Mein Tipp: Bau einen Schutz um den Stecker, ich habe Alufolie verwendet, den Stecker damit umwickelt und zusätzlich mit Gewebe(klebe)band verstärkt und dann das Kabel einfach mit einem Faden/Schlinge durch das Loch gezogen.


----------



## Bonkic (18. Juni 2018)

Komighals schrieb:


> Werde dann erstmal Powerline ausprobieren. Weiß jemand wie man das einrichtet ?.



kinderleicht wie gesagt: adapter 1 in die steckdose - netzwerkkabel (vom router kommend) einstecken - adapter 2 im nebenraum einstecken und kabel an den pc anstöpseln. fertig. es funktionieren imo nur wandsteckdosen, also keine verlängerungen (bin aber nicht sicher). dementsprechend vielleicht am besten ein gerät besorgen, bei dem keine steckdose wegfällt. wlan optional. erhöht natürlich geringfügig den preis.


----------



## Herbboy (18. Juni 2018)

Was genau meinst du eigentlich damit, dass du nicht online spielen kannst? Gehen Games GAR nicht, oder meinst du damit nur, dass Dir der Ping zu hoch ist? Wie hoch ist er denn, also vom Spiel angezeigt?
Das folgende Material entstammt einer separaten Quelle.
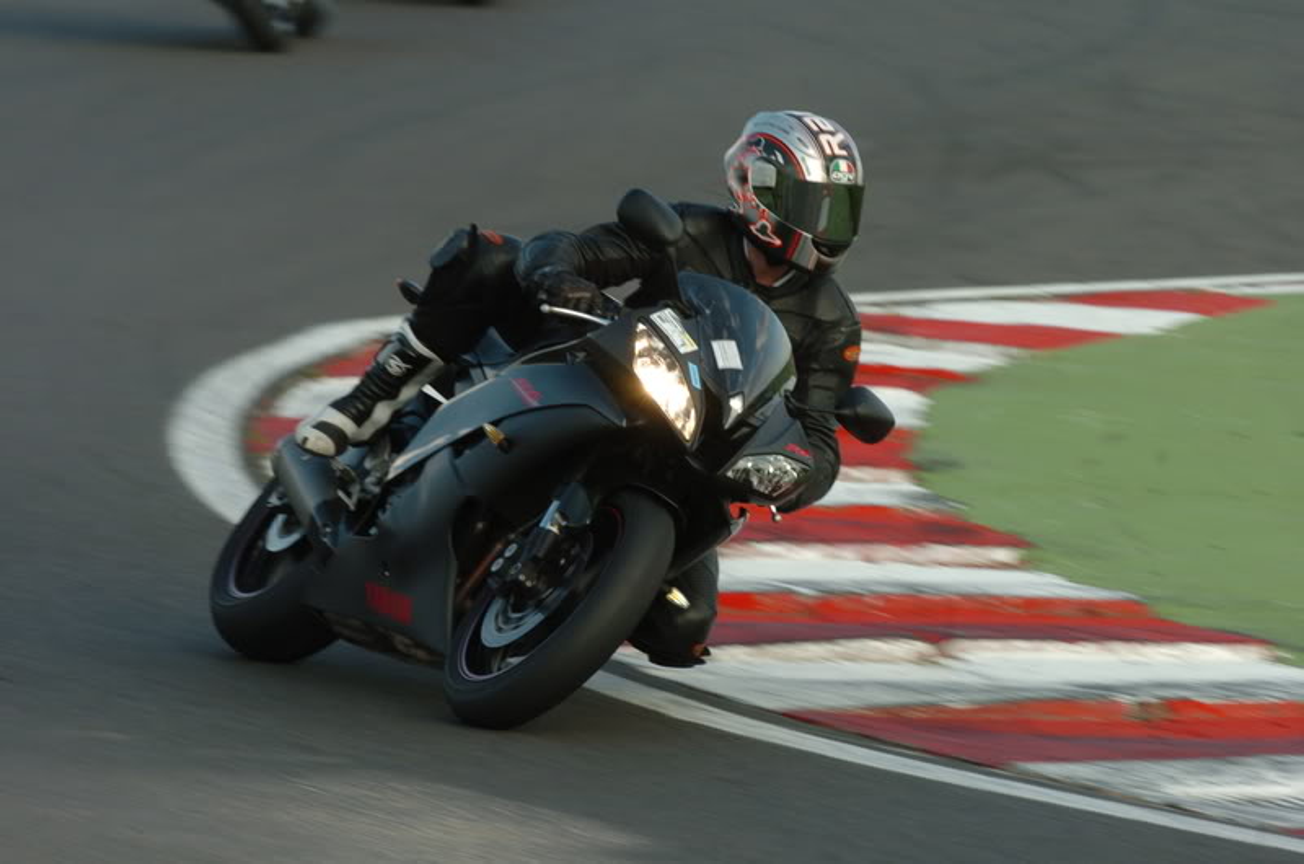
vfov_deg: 3.0
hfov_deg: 4.6
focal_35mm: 450
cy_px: 432
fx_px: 16267
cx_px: 652
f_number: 9
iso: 250
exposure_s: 1/160
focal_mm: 300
Nebenbei hat der Speed der Leitung damit so gut wie nichts zu tun, ob du gut Spielen kannst. Die Datenmenge, die fließt, ist sehr klein. Du kannst "nur" DSL16000 haben und super damit spielen und ein anderer hat DSL150.000 und hat ein Ruckeln. Es geht ja nicht darum, dass die Daten möglichst schnell fließen, sondern es geht darum, dass sie schnell "starten", dann die Verzögerung kurz ist.
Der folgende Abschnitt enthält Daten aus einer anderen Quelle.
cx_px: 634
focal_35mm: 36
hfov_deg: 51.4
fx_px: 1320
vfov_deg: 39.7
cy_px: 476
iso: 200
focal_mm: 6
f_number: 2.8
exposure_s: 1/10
Prüf aber auch mal, ob nicht irgendeine Software schuld ist, die gleichzeitig online ist. Streaming machst du nicht gleichzeitig, oder? Theoretisch kann auch der Virenscanner/ die Firewall schuld sein. Ich würde mal testen, wie es per Kabel ist - du kannst doch sicher den PC mal testweise nahe am Router anschließen, oder?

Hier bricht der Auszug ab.